[Extracted data Boundary: Start]
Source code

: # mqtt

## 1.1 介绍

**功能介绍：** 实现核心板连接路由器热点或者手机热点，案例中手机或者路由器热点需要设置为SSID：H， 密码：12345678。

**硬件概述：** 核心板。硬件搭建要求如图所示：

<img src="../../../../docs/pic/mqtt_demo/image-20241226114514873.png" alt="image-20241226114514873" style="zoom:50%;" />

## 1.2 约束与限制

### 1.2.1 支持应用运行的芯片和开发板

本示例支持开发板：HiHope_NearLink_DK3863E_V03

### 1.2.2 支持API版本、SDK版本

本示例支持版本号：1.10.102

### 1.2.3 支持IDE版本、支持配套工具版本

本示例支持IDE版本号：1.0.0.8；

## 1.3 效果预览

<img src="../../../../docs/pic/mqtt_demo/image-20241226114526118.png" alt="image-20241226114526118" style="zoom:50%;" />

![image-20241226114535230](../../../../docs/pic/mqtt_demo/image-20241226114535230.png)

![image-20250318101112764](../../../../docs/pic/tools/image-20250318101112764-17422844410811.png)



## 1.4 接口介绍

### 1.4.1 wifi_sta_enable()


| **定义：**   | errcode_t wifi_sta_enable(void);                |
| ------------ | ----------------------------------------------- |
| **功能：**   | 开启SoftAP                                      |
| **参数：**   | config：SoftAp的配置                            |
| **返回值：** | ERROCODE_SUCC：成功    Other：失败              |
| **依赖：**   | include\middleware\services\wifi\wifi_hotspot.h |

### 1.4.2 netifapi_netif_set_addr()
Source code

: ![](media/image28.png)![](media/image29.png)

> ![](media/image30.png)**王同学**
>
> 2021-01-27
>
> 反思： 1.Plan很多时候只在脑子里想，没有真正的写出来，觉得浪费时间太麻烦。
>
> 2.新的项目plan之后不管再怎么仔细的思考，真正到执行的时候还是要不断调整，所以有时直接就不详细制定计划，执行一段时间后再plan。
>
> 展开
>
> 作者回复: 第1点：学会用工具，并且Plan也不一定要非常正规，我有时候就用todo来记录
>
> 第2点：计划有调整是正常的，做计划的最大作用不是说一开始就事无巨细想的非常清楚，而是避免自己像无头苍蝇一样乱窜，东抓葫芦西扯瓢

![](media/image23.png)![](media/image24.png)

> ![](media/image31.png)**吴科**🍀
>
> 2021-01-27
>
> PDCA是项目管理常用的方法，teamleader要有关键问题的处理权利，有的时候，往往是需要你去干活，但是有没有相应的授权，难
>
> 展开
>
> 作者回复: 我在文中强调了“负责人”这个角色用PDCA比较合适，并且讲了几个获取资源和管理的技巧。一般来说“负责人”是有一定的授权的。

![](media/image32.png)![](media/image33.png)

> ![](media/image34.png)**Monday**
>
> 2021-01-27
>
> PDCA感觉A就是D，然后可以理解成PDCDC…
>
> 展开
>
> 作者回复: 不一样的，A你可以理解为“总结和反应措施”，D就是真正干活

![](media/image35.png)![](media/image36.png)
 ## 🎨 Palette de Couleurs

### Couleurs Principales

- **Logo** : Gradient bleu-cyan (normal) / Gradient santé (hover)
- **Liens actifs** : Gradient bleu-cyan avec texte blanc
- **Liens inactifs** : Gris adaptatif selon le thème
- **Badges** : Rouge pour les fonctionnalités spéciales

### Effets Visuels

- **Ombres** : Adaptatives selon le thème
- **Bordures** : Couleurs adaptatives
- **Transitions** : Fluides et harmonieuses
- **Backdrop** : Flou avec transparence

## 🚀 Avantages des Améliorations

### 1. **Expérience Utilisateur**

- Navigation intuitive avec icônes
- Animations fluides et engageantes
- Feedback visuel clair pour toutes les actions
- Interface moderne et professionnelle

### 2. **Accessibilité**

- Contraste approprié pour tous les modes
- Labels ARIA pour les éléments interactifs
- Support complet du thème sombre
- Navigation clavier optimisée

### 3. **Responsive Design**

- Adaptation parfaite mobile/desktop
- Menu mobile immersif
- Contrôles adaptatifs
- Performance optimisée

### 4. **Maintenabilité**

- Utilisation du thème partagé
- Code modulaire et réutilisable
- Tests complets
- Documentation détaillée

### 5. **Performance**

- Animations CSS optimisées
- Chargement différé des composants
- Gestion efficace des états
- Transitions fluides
[Extracted data Boundary: End]
How to complete this task:
Within the listing above, copy each line that has the string "Performance".

Answer space:
- Performance optimisée
### 5. **Performance**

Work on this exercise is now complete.